### To do
The answer must consist of every line from the data that holds the string "ankle".

### Data to examine
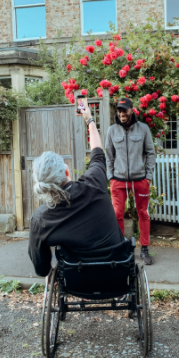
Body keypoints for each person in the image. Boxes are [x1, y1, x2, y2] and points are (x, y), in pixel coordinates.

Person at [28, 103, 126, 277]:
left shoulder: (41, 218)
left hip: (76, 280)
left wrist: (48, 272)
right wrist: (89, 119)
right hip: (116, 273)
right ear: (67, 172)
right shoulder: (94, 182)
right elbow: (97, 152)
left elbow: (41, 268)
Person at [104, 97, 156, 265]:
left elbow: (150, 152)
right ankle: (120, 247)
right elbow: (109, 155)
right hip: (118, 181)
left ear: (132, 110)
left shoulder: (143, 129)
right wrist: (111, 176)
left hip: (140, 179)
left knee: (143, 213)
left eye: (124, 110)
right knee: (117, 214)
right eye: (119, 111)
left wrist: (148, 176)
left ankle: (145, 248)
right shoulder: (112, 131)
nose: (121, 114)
==
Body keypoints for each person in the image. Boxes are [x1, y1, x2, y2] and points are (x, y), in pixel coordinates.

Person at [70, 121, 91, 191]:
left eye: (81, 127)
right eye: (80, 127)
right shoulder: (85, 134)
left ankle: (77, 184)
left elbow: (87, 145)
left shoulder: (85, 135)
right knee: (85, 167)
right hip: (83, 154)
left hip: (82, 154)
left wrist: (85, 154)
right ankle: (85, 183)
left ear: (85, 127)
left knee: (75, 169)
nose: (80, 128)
...
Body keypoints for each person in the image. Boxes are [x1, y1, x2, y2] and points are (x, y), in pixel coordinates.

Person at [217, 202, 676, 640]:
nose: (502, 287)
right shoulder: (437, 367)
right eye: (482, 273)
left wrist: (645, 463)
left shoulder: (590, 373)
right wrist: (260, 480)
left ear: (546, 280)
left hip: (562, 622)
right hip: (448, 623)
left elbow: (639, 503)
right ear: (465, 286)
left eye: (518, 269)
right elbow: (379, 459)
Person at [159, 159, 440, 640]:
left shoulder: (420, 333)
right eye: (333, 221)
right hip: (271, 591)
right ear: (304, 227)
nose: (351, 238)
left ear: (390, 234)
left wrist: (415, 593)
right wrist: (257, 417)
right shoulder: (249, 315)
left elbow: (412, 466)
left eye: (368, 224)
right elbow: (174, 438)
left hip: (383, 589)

### Answer to the exercise
right ankle: (120, 247)
left ankle: (145, 248)
left ankle: (77, 184)
right ankle: (85, 183)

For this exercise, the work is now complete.